I am not about to embark on an examination of the European Neolithic and the agricultural revolution. But because of the importance of what the main source is, we need to shed some light on it. Again, I propose that the expansion to the west was not physical or colonial but cultural. However, Europe is unique in that it had absorbed the Neolithic period with all its creative aspects. It digested an accumulation of around ten thousand years in a short period of time. Just as Western Europe has turned the modern world into a cultural expansion region over the past four hundred years, it was once the region of expansion of, initially, the Neolithic culture from the Fertile Crescent, then the Roman civilization and finally the Christian revolution. The expansive bases for all these three big revolutions in Europe were cultural more than anything else. Expansion was not based on colonization, imperialism and forced assimilation alone. It has mostly been achieved through the acceptance of the more advanced cultures as “god’s gift.” As a result, the foundation for the later “Big Revolutions” of Europe has already been laid (such as the Renaissance, Reformation, Enlightenment, Political, Industrial, and Scientific Revolutions). Europe did not have special talents with which it created these big revolutions. They resulted from the core and peripheral cultures. On the other hand, the retreat of the Ice Age brought weather conditions quite suitable for all kinds of development.

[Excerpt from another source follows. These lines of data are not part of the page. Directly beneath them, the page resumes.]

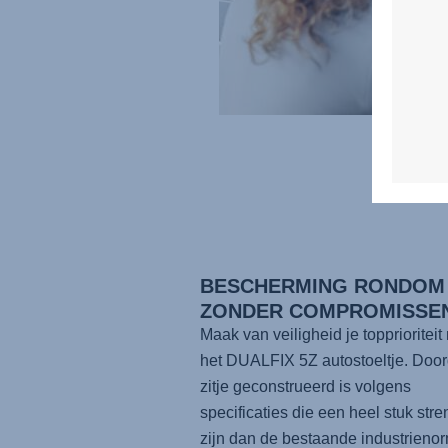
BESCHERMING RONDOM 
ZONDER COMPROMISSE
Maak van veiligheid je topprioriteit
het
DUALFIX 5Z
autostoeltje. Door
zitje geconstrueerd is volgens
specificaties die een heel stuk stre
zijn dan de bestaande industrieno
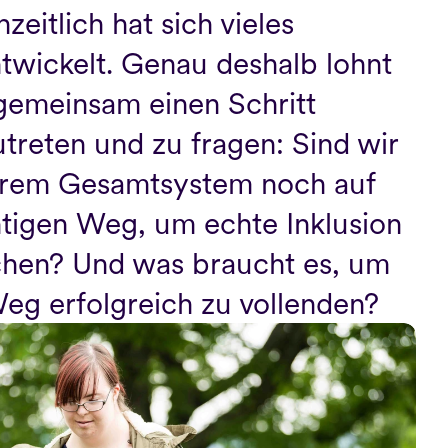
eitlich hat sich vieles 
twickelt. Genau deshalb lohnt 
 gemeinsam einen Schritt 
treten und zu fragen: Sind wir 
erem Gesamtsystem noch auf 
tigen Weg, um echte Inklusion 
chen? Und was braucht es, um 
eg erfolgreich zu vollenden?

The synthesis of all these conditions has paved the way for a civilization that has determined our future.


37 The Hyksos were a group of mixed Semitic-Asiatics who settled in northern Egypt during the 18th century BCE. In about 1630 they seized power and Hyksos kings ruled Egypt as the 15th dynasty (c. 1630-1521 BCE).

38 See “The Indian Stone Age Sequence” by Bridget Allchin in The Journal of the Royal Anthropological Institute of Great Britain and Ireland, Vol. 93, No. 2 (July-Dec. 1963).